"""
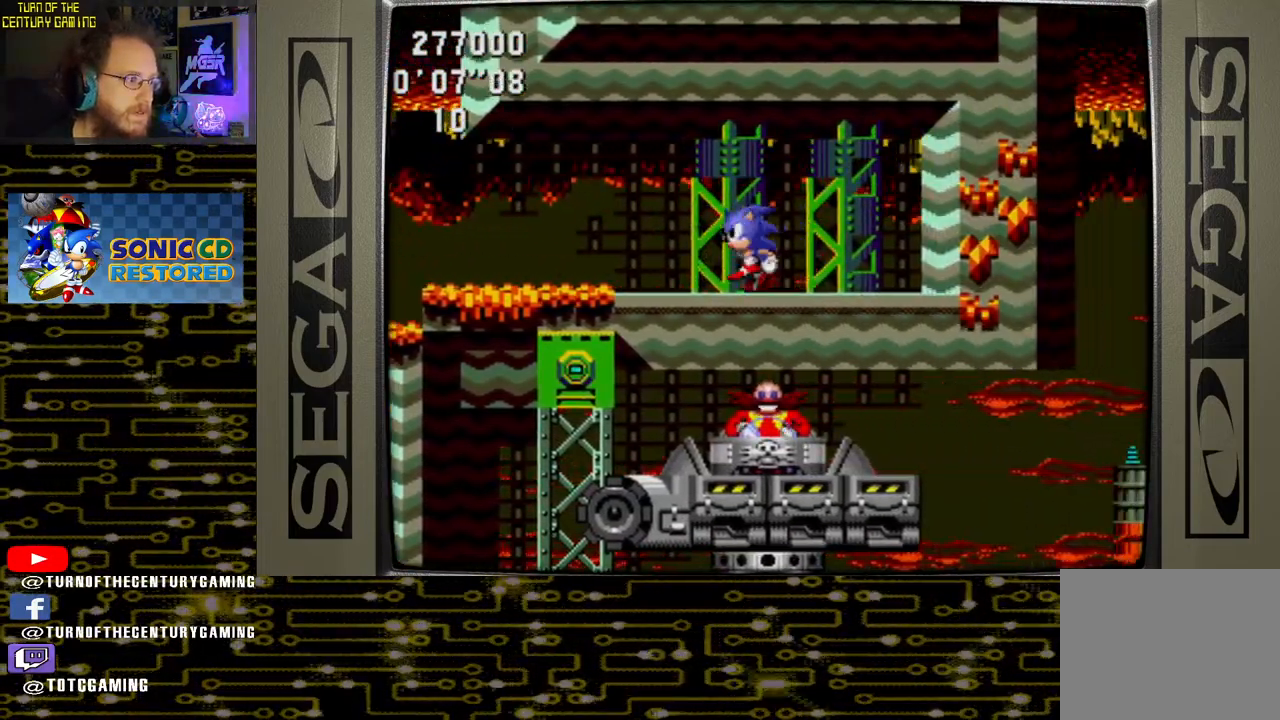
{"buttons": ["DPAD_LEFT"], "left_stick": "center", "right_stick": "center", "events": []}
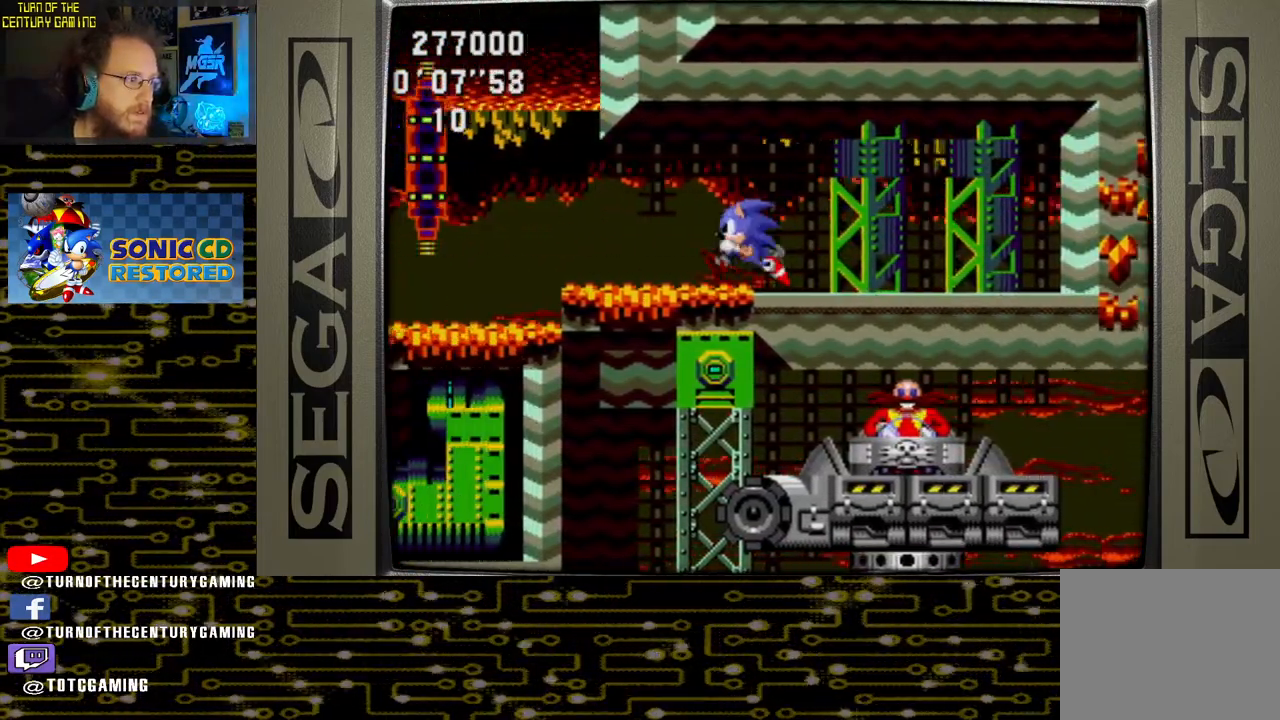
{"buttons": ["DPAD_LEFT"], "left_stick": "center", "right_stick": "center", "events": []}
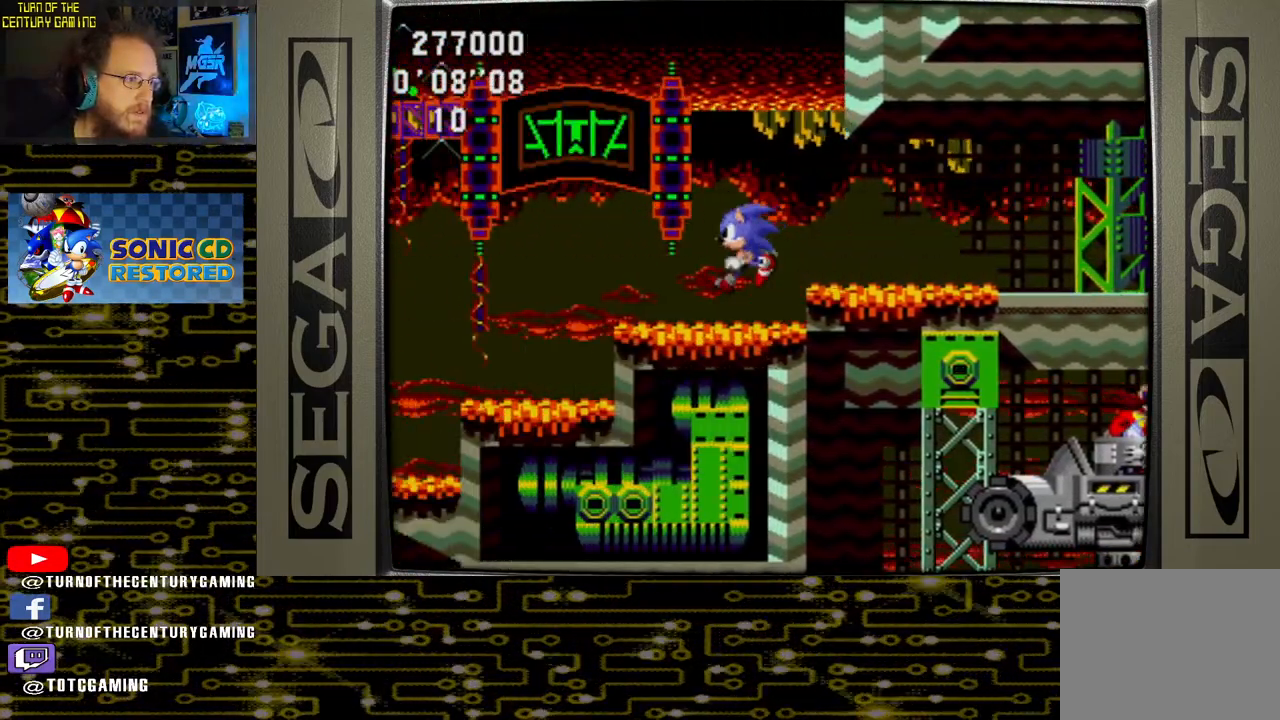
{"buttons": [], "left_stick": "center", "right_stick": "center", "events": [[267, "DPAD_LEFT", "up"]]}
"""
Directions for this task: Return the listing above unchanged, apart from dropping its pictures.

Response:
{"buttons": ["DPAD_LEFT"], "left_stick": "center", "right_stick": "center", "events": []}
{"buttons": ["DPAD_LEFT"], "left_stick": "center", "right_stick": "center", "events": []}
{"buttons": [], "left_stick": "center", "right_stick": "center", "events": [[267, "DPAD_LEFT", "up"]]}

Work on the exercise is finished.